Algures qualquer coisa na ram ou no disco rígido do “Homem do Piano” estalou. Isto se a sua amnésia for real. Porque pode não ser.
3. A amnésia é um bom tema para histórias.
Um dos melhores filmes que vi ultimamente sobre este assunto é Memento. Conta a história de Leonard Shelby, que perdeu a memória quando lhe assassinaram a mulher. Leonard deixou de poder guardar informação a partir de então. Lembra-se bem da sua vida anterior mas a sua memória agora não processa informação de curto prazo. Só sabe que se tem de vingar, embora não consiga fixar o nome de ninguém, nem nenhuma circunstância da sua vida actual.
Usa uma polaróide para guardar a imagem visual das coisas. Chega a um parque de estacionamento e só pela fotografia é que consegue saber que o seu carro é um Jaguar. Quando entra nele, nunca se lembra que o vidro da janela esquerda está partido, mas guia perfeitamente porque aprendeu isso antes do trauma.
Tem que escrever as informações mais importantes no corpo para não as perder.
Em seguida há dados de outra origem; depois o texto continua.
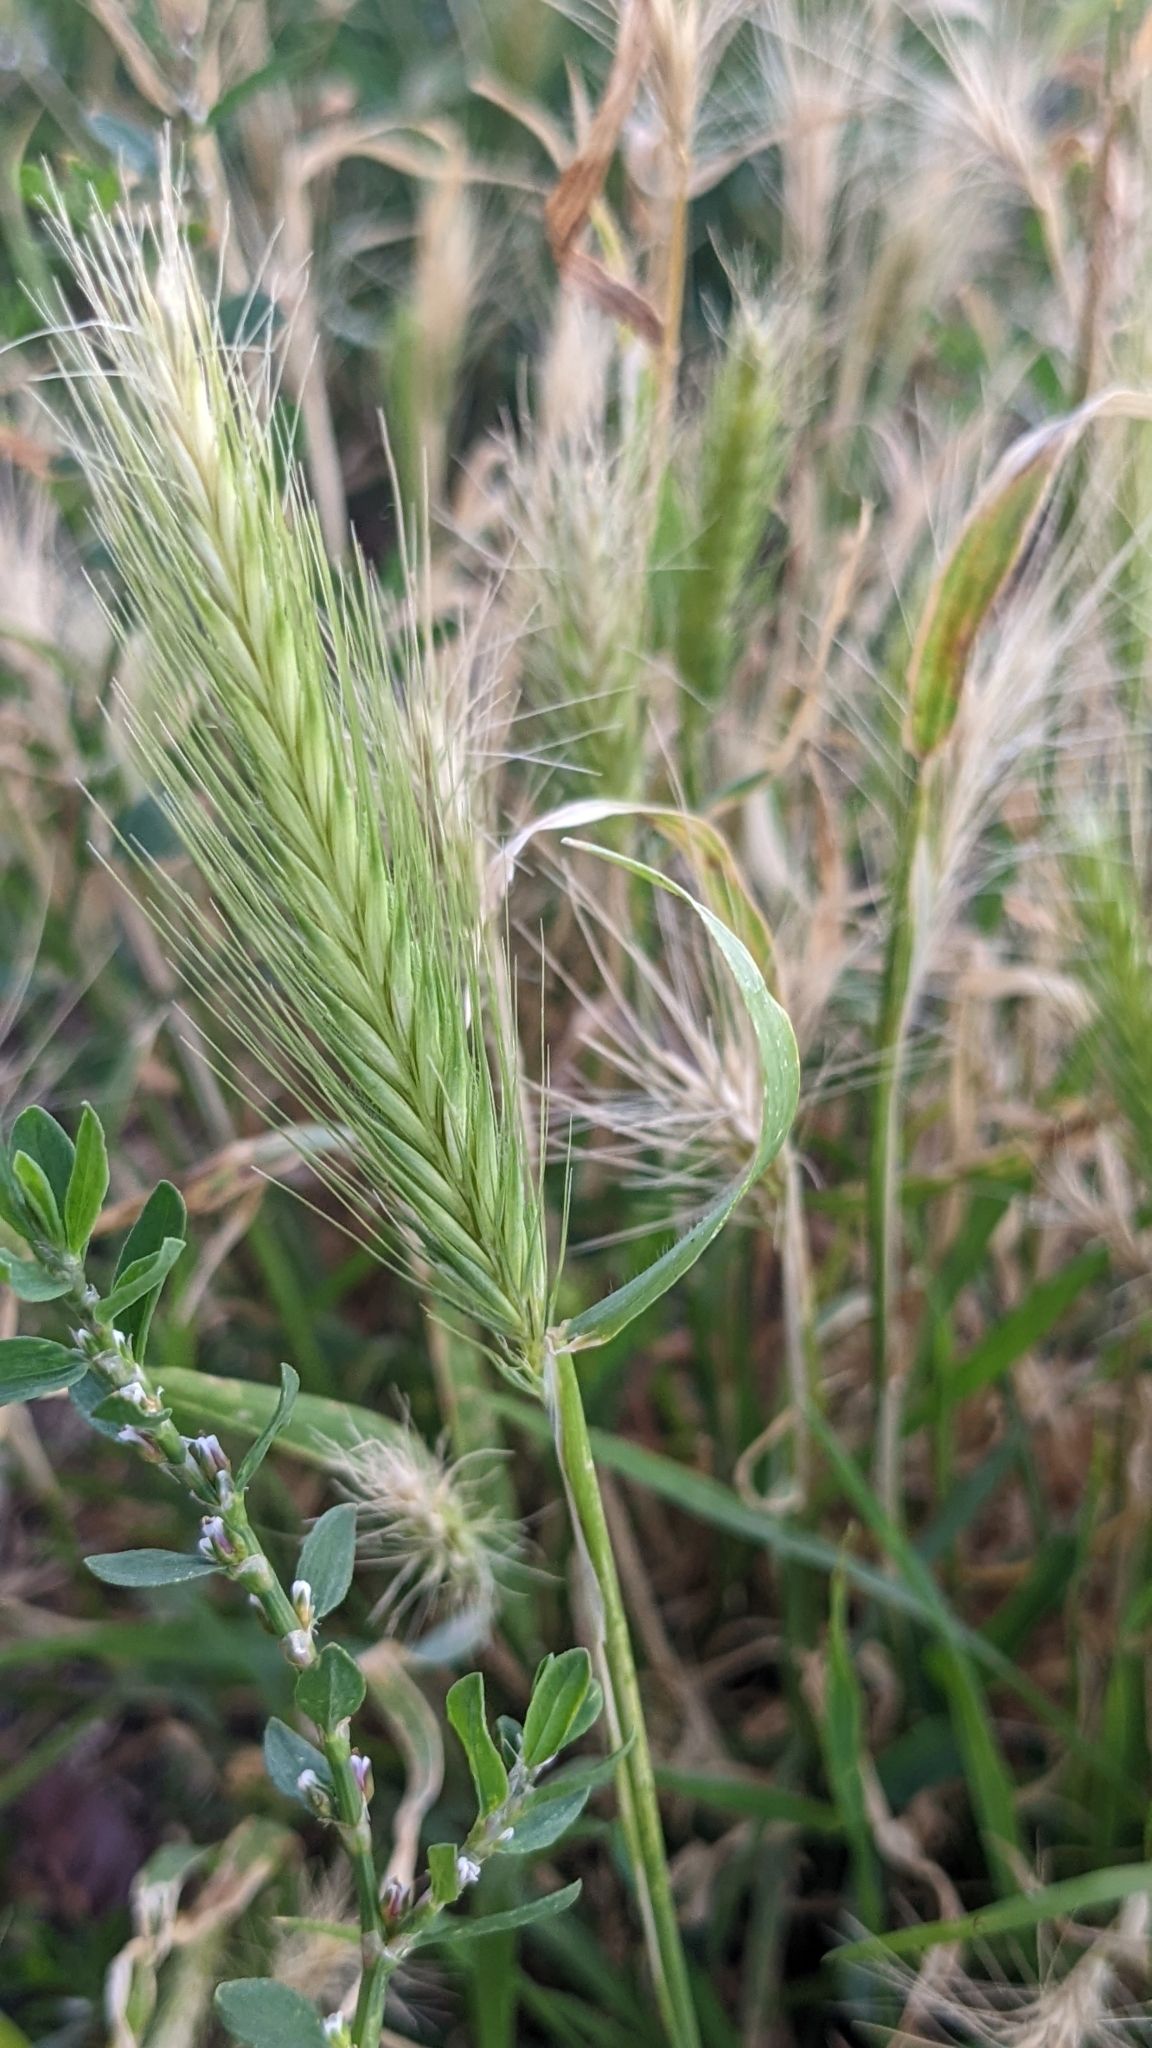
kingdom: Plantae
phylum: Tracheophyta
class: Liliopsida
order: Poales
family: Poaceae
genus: Hordeum
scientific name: Hordeum murinum
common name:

No fim do filme, o corpo tatuado de Leonard parece um mapa das estradas.
A história é genial e a maneira como é contada tira-nos a respiração.
4. «E o senhor, como se chama?»
«Espere, tenho-o debaixo da língua.”
“Assim começa o último romance de Umberto Eco, um exercício de reconstrução do passado de Yambo, alfarrabista de profissão, a quem um acidente neurológico implausível apaga (delete!) a biografia.”
Acabo de transcrever o início duma recensão magnífica que João Lobo Antunes publicou no suplemento literário do Público, do último sábado, sobre “A Misteriosa Chama da Rainha Loana” [Difel, 25 euros].
O livro de Eco, mais do que sobre o esquecimento, preocupa-se é com o processo de recuperação dos dados perdidos no nosso disco rígido. É, evidentemente, o que importa em matéria de amnésias. (...)
5. Em 2002, a subida do IVA de 17 para 19% foi um erro. Em 2005, a subida do IVA de 19 para 21% é mais do que um erro: é amnésia política.